West Midlands Police have sent a chilling message by telling Maccabi fans to stay away ‘for their own safety’
October 17, 2025 12:05
When Israeli football fans are told they can’t attend a match in Britain because the police “can’t guarantee their safety”, something has gone very wrong in our country.
This week’s decision by West Midlands Police to ban supporters of Maccabi Tel Aviv from attending their team’s game at Aston Villa is not just about football. It’s about what kind of country we have become.
A Britain where Jews can no longer freely take part in public life – even something as ordinary and joyful as a football match – is not the Britain my family rebuilt their lives in after the Holocaust.
I’ve spent the past few years sharing my great-grandmother’s testimony – a story of survival from Auschwitz, but also of how she rebuilt from the ashes. She made her home in this country, believing that Britain was a place where Jews would never again have to hide who they are.
This week, I’m not sure she would recognise that same country.
The police’s job is to protect people from violence, not to surrender to it. Their duty is to uphold public order, not to give up on it.
By telling Maccabi fans to stay away “for their own safety”, West Midlands Police have sent a chilling message – that British Jews can no longer rely on the state to keep them safe in parts of their own country.
That is not safety. It is segregation.
Of course, this isn’t just about one football match. It’s part of a wider story – one that many of us in the Jewish community have felt building for months.
Since October 7 2023, Jewish students have been targeted on university campuses. Jewish schools have had to hire more security. Some have even told pupils not to wear visibly Jewish symbols on their way to and from school and to remove blazers embroidered with the Star of David.
We’re told repeatedly by politicians – particularly in the two since the Heaton Park shul terror attack – that Britain will “do whatever it takes” to protect Jews. Yet in practice, it increasingly feels like we’re being told to stay home and stay quiet.
The Prime Minister keeps repeating that promise: “Whatever it takes.” But in reality, he hasn’t done anything except announce more funding for the Community Security Trust.
That might sound reassuring, but it’s really an admission of failure: We can’t stop the people who want to kill you, and we’re not politically strong enough to try, so here’s some money to build higher fences and thicker doors before the next attack by those whom we’ve allowed to call for an intifada for two years.
If the answer to antisemitism is to exclude Jews from public spaces – to make Britain’s public life Judenrein – then we haven’t solved the problem.

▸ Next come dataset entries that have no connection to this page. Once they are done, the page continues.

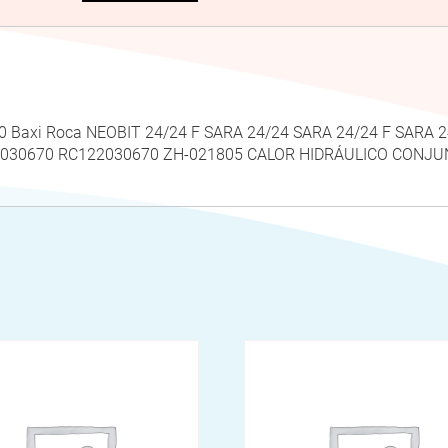
70 Baxi Roca NEOBIT 24/24 F SARA 24/24 SARA 24/24 F SARA
2030670 RC122030670 ZH-021805 CALOR HIDRÁULICO CONJU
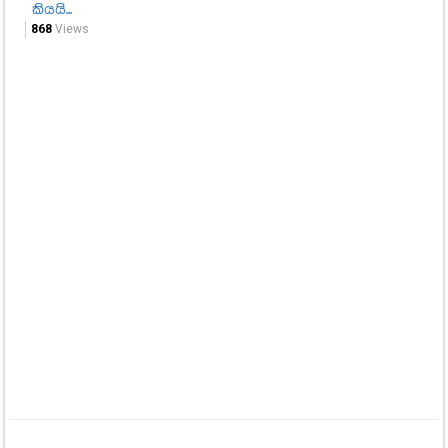
කියයි...
868
Views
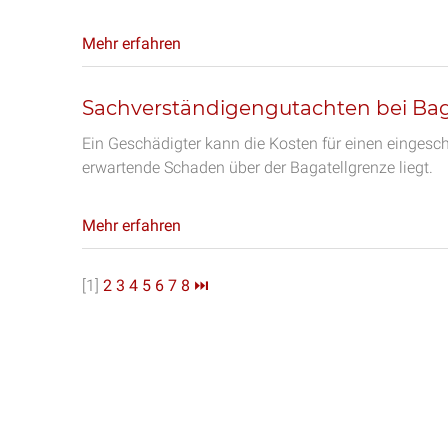
Mehr erfahren
Sachverständigengutachten bei Ba
Ein Geschädigter kann die Kosten für einen eingesc
erwartende Schaden über der Bagatellgrenze liegt.
Mehr erfahren
[1]
2
3
4
5
6
7
8
⏭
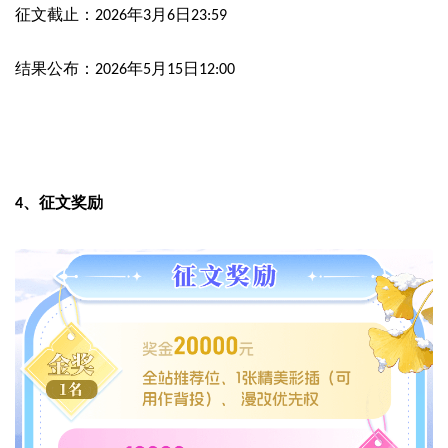
征文截止：
年
月
日
2026
3
6
23:59
结果公布：
年
月
日
2026
5
15
12:00
征文奖励
4、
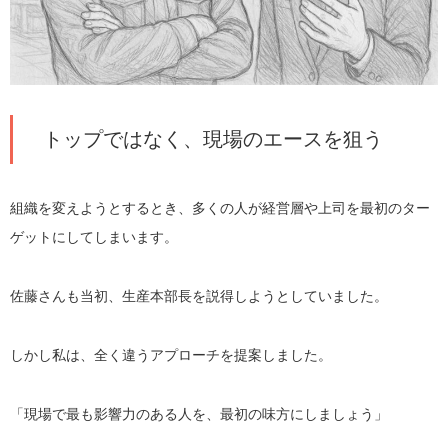
トップではなく、現場のエースを狙う
組織を変えようとするとき、多くの人が経営層や上司を最初のター
ゲットにしてしまいます。
佐藤さんも当初、生産本部長を説得しようとしていました。
しかし私は、全く違うアプローチを提案しました。
「現場で最も影響力のある人を、最初の味方にしましょう」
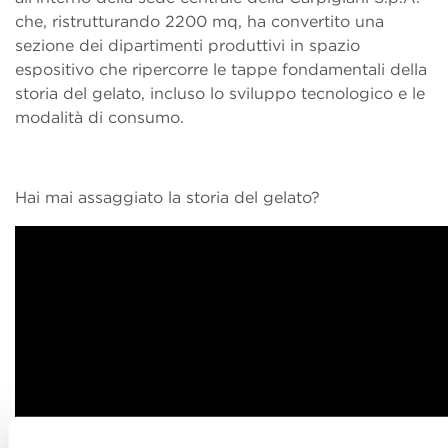
che, ristrutturando 2200 mq, ha convertito una
sezione dei dipartimenti produttivi in spazio
espositivo che ripercorre le tappe fondamentali della
storia del gelato, incluso lo sviluppo tecnologico e le
modalità di consumo.
Hai mai assaggiato la storia del gelato?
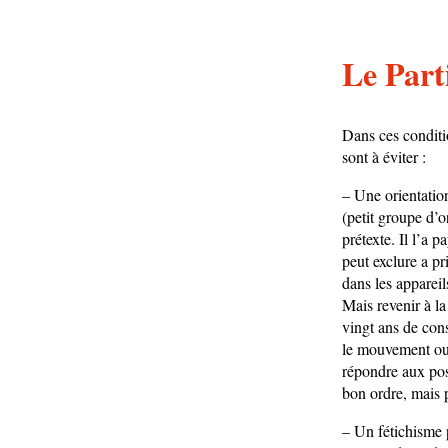
Le Parti
Dans ces conditio
sont à éviter :
– Une orientation
(petit groupe d’o
prétexte. Il l’a
peut exclure a pr
dans les appareil
Mais revenir à l
vingt ans de cons
le mouvement ouv
répondre aux poss
bon ordre, mais 
– Un fétichisme p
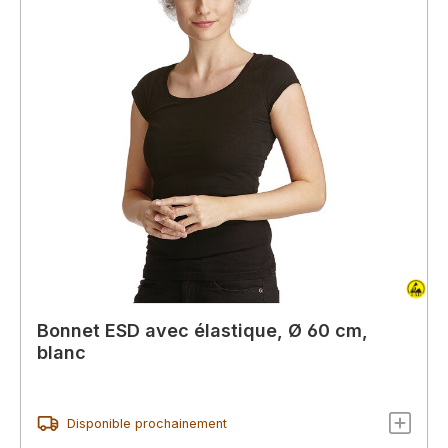
Bonnet ESD avec élastique, Ø 60 cm,
blanc
Disponible prochainement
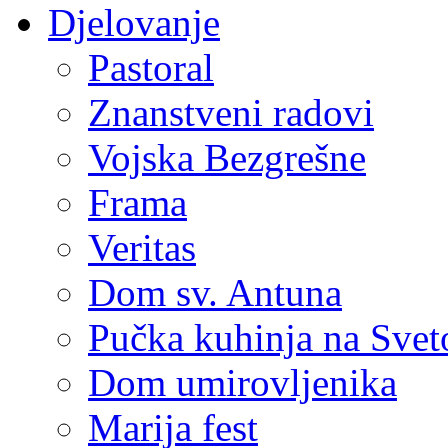
Djelovanje
Pastoral
Znanstveni radovi
Vojska Bezgrešne
Frama
Veritas
Dom sv. Antuna
Pučka kuhinja na Sve
Dom umirovljenika
Marija fest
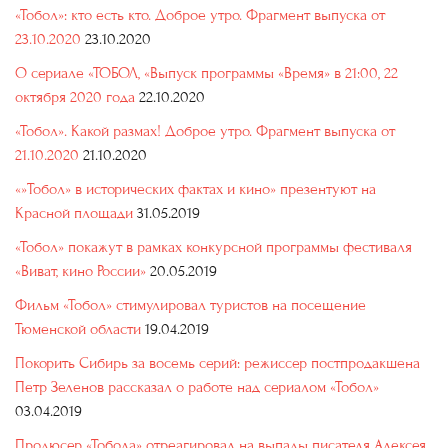
«Тобол»: кто есть кто. Доброе утро. Фрагмент выпуска от
23.10.2020
23.10.2020
О сериале «ТОБОЛ, «Выпуск программы «Время» в 21:00, 22
октября 2020 года
22.10.2020
«Тобол». Какой размах! Доброе утро. Фрагмент выпуска от
21.10.2020
21.10.2020
«»Тобол» в исторических фактах и кино» презентуют на
Красной площади
31.05.2019
«Тобол» покажут в рамках конкурсной программы фестиваля
«Виват, кино России»
20.05.2019
Фильм «Тобол» стимулировал туристов на посещение
Тюменской области
19.04.2019
Покорить Сибирь за восемь серий: режиссер постпродакшена
Петр Зеленов рассказал о работе над сериалом «Тобол»
03.04.2019
Продюсер «Тобола» отреагировал на выпады писателя Алексея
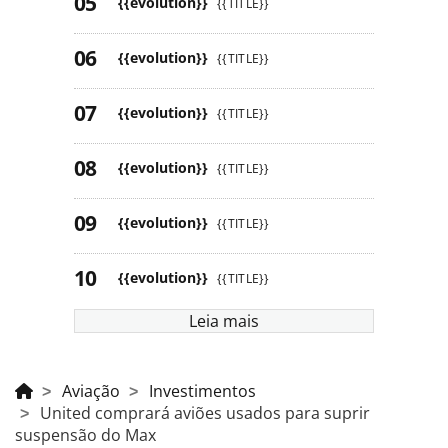
{{evolution}}
{{TITLE}}
{{evolution}}
{{TITLE}}
{{evolution}}
{{TITLE}}
{{evolution}}
{{TITLE}}
{{evolution}}
{{TITLE}}
{{evolution}}
{{TITLE}}
Leia mais
Aviação
Investimentos
United comprará aviões usados para suprir
suspensão do Max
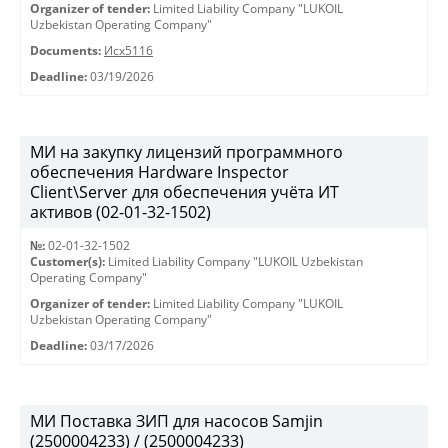
Organizer of tender:
Limited Liability Company "LUKOIL
Uzbekistan Operating Company"
Documents:
Исх5116
Deadline:
03/19/2026
МИ на закупку лицензий программного
обеспечения Hardware Inspector
Client\Server для обеспечения учёта ИТ
активов (02-01-32-1502)
№:
02-01-32-1502
Customer(s):
Limited Liability Company "LUKOIL Uzbekistan
Operating Company"
Organizer of tender:
Limited Liability Company "LUKOIL
Uzbekistan Operating Company"
Deadline:
03/17/2026
МИ Поставка ЗИП для насосов Samjin
(2500004233) / (2500004233)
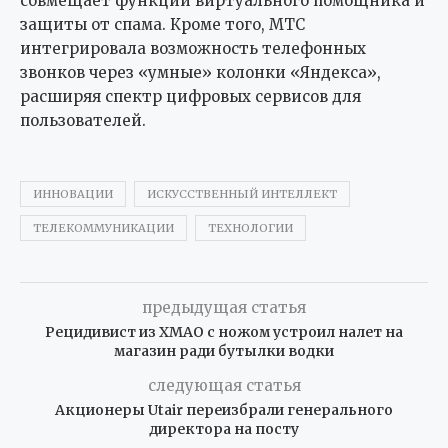
совмещает функции виртуального помощника и
защиты от спама. Кроме того, МТС
интегрировала возможность телефонных
звонков через «умные» колонки «Яндекса»,
расширяя спектр цифровых сервисов для
пользователей.
ИННОВАЦИИ
ИСКУССТВЕННЫЙ ИНТЕЛЛЕКТ
ТЕЛЕКОММУНИКАЦИИ
ТЕХНОЛОГИИ
предыдущая статья
Рецидивист из ХМАО с ножом устроил налет на
магазин ради бутылки водки
следующая статья
Акционеры Utair переизбрали генерального
директора на посту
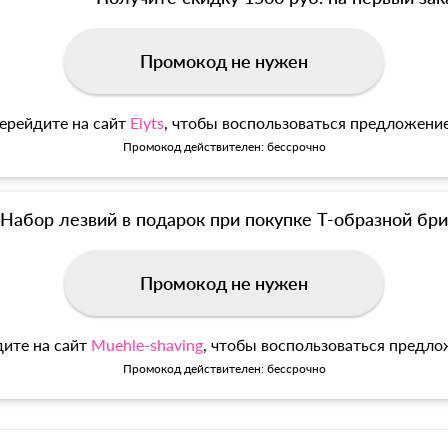
Промокод не нужен
ерейдите на сайт
Elyts
, чтобы воспользоваться предложени
Промокод действителен: бессрочно
Набор лезвий в подарок при покупке Т-образной б
Промокод не нужен
ите на сайт
Muehle-shaving
, чтобы воспользоваться предл
Промокод действителен: бессрочно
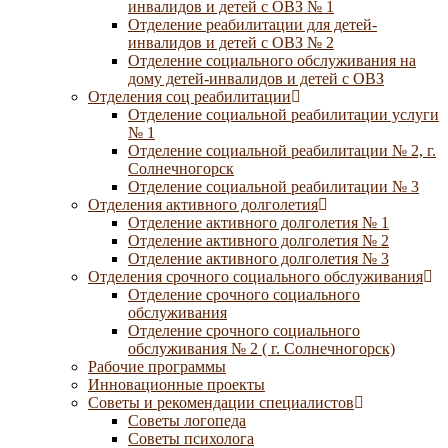
инвалидов и детей с ОВЗ № 1
Отделение реабилитации для детей-
инвалидов и детей с ОВЗ № 2
Отделение социального обслуживания на
дому детей-инвалидов и детей с ОВЗ
Отделения соц реабилитации
Отделение социальной реабилитации услуги
№ 1
Отделение социальной реабилитации № 2, г.
Солнечногорск
Отделение социальной реабилитации № 3
Отделения активного долголетия
Отделение активного долголетия № 1
Отделение активного долголетия № 2
Отделение активного долголетия № 3
Отделения срочного социального обслуживания
Отделение срочного социального
обслуживания
Отделение срочного социального
обслуживания № 2 ( г. Солнечногорск)
Рабочие программы
Инновационные проекты
Советы и рекомендации специалистов
Советы логопеда
Советы психолога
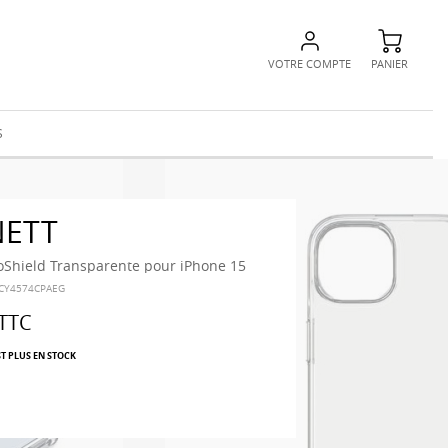
VOTRE COMPTE
PANIER
S
NETT
Shield Transparente pour iPhone 15
-CY4574CPAEG
TTC
ST PLUS EN STOCK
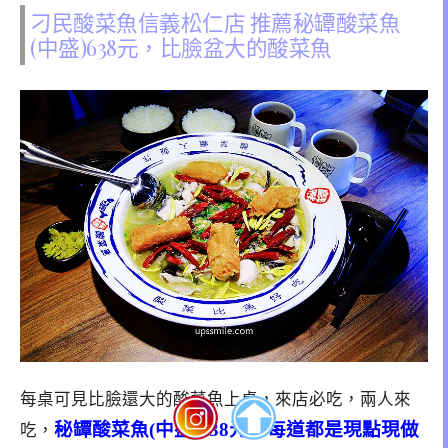
刁民酸菜魚信義松仁店 推薦秘罈酸菜魚
(中盛)638元，比臉盆大的酸菜魚
每桌可見比臉還大的酸菜魚上桌，來店必吃，兩人來
秘罈酸菜魚(中盛)638元，每道都是現點現做
吃，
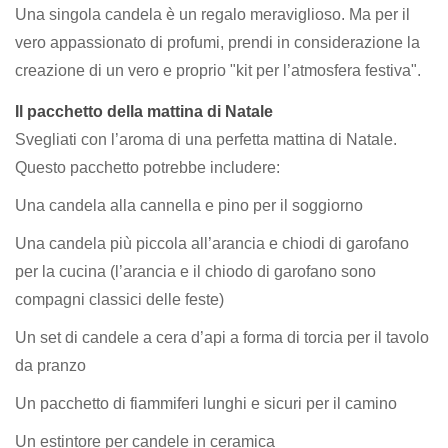
Una singola candela è un regalo meraviglioso. Ma per il
vero appassionato di profumi, prendi in considerazione la
creazione di un vero e proprio "kit per l’atmosfera festiva".
Il pacchetto della mattina di Natale
Svegliati con l’aroma di una perfetta mattina di Natale.
Questo pacchetto potrebbe includere:
Una candela alla cannella e pino per il soggiorno
Una candela più piccola all’arancia e chiodi di garofano
per la cucina (l’arancia e il chiodo di garofano sono
compagni classici delle feste)
Un set di candele a cera d’api a forma di torcia per il tavolo
da pranzo
Un pacchetto di fiammiferi lunghi e sicuri per il camino
Un estintore per candele in ceramica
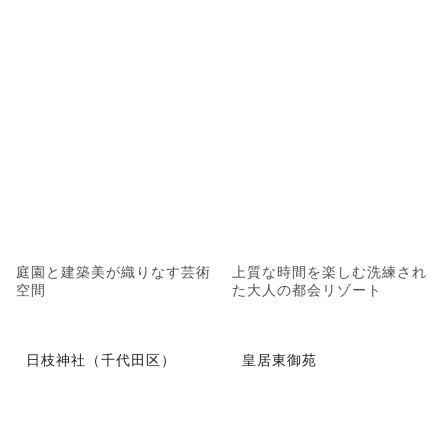
庭園と建築美が織りなす芸術
上質な時間を楽しむ洗練され
空間
た大人の都会リゾート
日枝神社（千代田区）
皇居東御苑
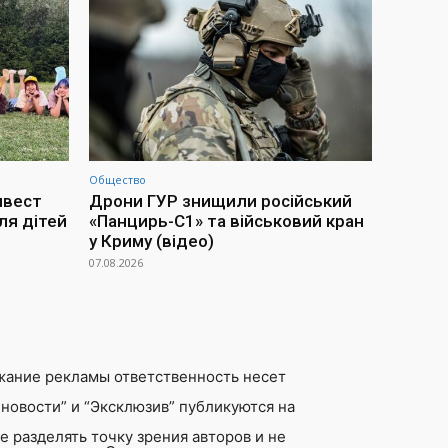
Общество
нвест
Дрони ГУР знищили російський
ля дітей
«Панцирь-С1» та військовий кран
у Криму (відео)
07.08.2026
жание рекламы ответственность несет
новости” и “Эксклюзив” публикуются на
 разделять точку зрения авторов и не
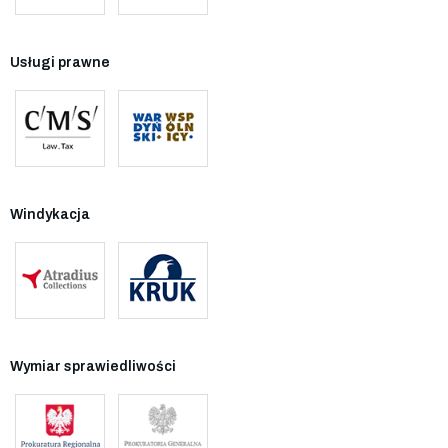
Usługi prawne
Windykacja
Wymiar sprawiedliwości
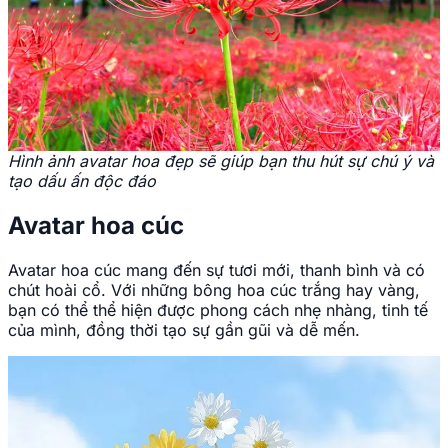
Hình ảnh avatar hoa đẹp sẽ giúp bạn thu hút sự chú ý và
tạo dấu ấn độc đáo
Avatar hoa cúc
Avatar hoa cúc mang đến sự tươi mới, thanh bình và có
chút hoài cổ. Với những bông hoa cúc trắng hay vàng,
bạn có thể thể hiện được phong cách nhẹ nhàng, tinh tế
của mình, đồng thời tạo sự gần gũi và dễ mến.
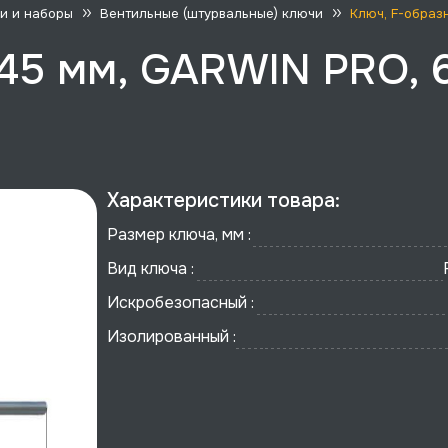
и и наборы
Вентильные (штурвальные) ключи
Ключ, F-образ
 45 мм, GARWIN PRO, 
Характеристики товара:
Размер ключа, мм :
Вид ключа :
Искробезопасный :
Изолированный :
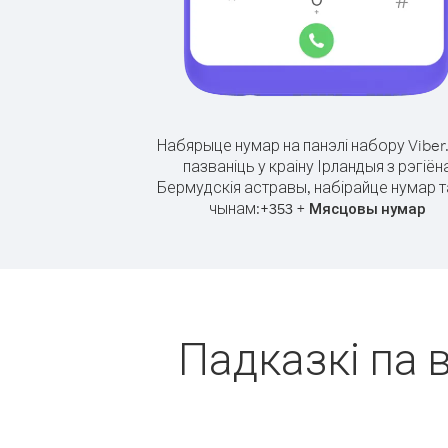
Набярыце нумар на панэлі набору Viber
пазваніць у краіну Ірландыя з рэгіён
Бермудскія астравы, набірайце нумар т
чынам:
+
+
353
Мясцовы нумар
Падказкі па в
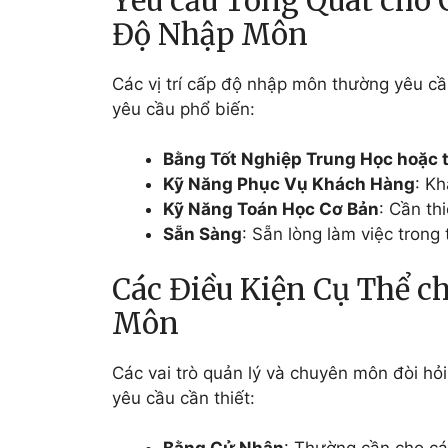
Yêu cầu Tổng Quát cho 
Độ Nhập Môn
Các vị trí cấp độ nhập môn thường yêu cầ
yêu cầu phổ biến:
Bằng Tốt Nghiệp Trung Học hoặc
Kỹ Năng Phục Vụ Khách Hàng
: Kh
Kỹ Năng Toán Học Cơ Bản
: Cần th
Sẵn Sàng
: Sẵn lòng làm việc trong 
Các Điều Kiện Cụ Thể c
Môn
Các vai trò quản lý và chuyên môn đòi hỏi
yêu cầu cần thiết:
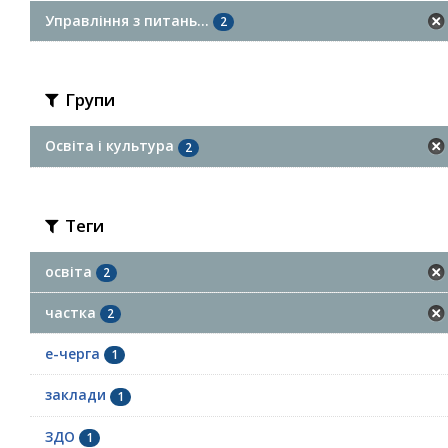
Управління з питань...
2
Групи
Освіта і культура
2
Теги
освіта
2
частка
2
е-черга
1
заклади
1
ЗДО
1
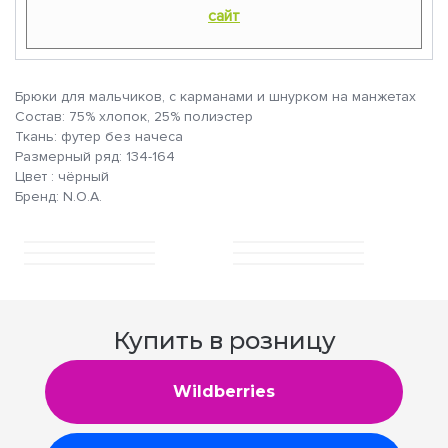
сайт
Брюки для мальчиков, с карманами и шнурком на манжетах
Состав: 75% хлопок, 25% полиэстер
Ткань: футер без начеса
Размерный ряд: 134-164
Цвет : чёрный
Бренд: N.O.A.
Купить в розницу
Wildberries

We’ve surrendered to it.
I don’t want Britain to become a country where the police issue travel warnings for Jews. I don’t want Jewish children growing up thinking that wearing a kippah, or being a proud Zionist, is dangerous.
And I don’t want this story, of fans banned from a football match, to become another quiet example of our national decline, shrugged off as “the new normal.”
Because for me, and for my family, this isn’t abstract. My great-grandmother saw what happens when hatred is allowed to spread unchecked, when good people look the other way, when authorities prioritise “keeping the peace” over doing what’s right.
She taught me that the measure of a country isn’t how it treats its majority, but how it protects its minorities.
Britain once set the standard for that. We prided ourselves on fairness, tolerance and courage. Those values are being tested now.
And I still believe we can rise to the occasion – if we have the courage to call this what it is. Not a “security issue.” Not “community tension.” But antisemitism, pure and simple, whipped up and encouraged by local sectarian MPs who should hang their heads in shame.
I still believe in Britain. I still believe in our capacity for decency, fairness, and courage.
But those qualities only mean something if we act on them.
Because this was never really about a football match. It’s about who controls the streets of Britain’s second largest city, and whether this country still has the will to stand up for its Jews.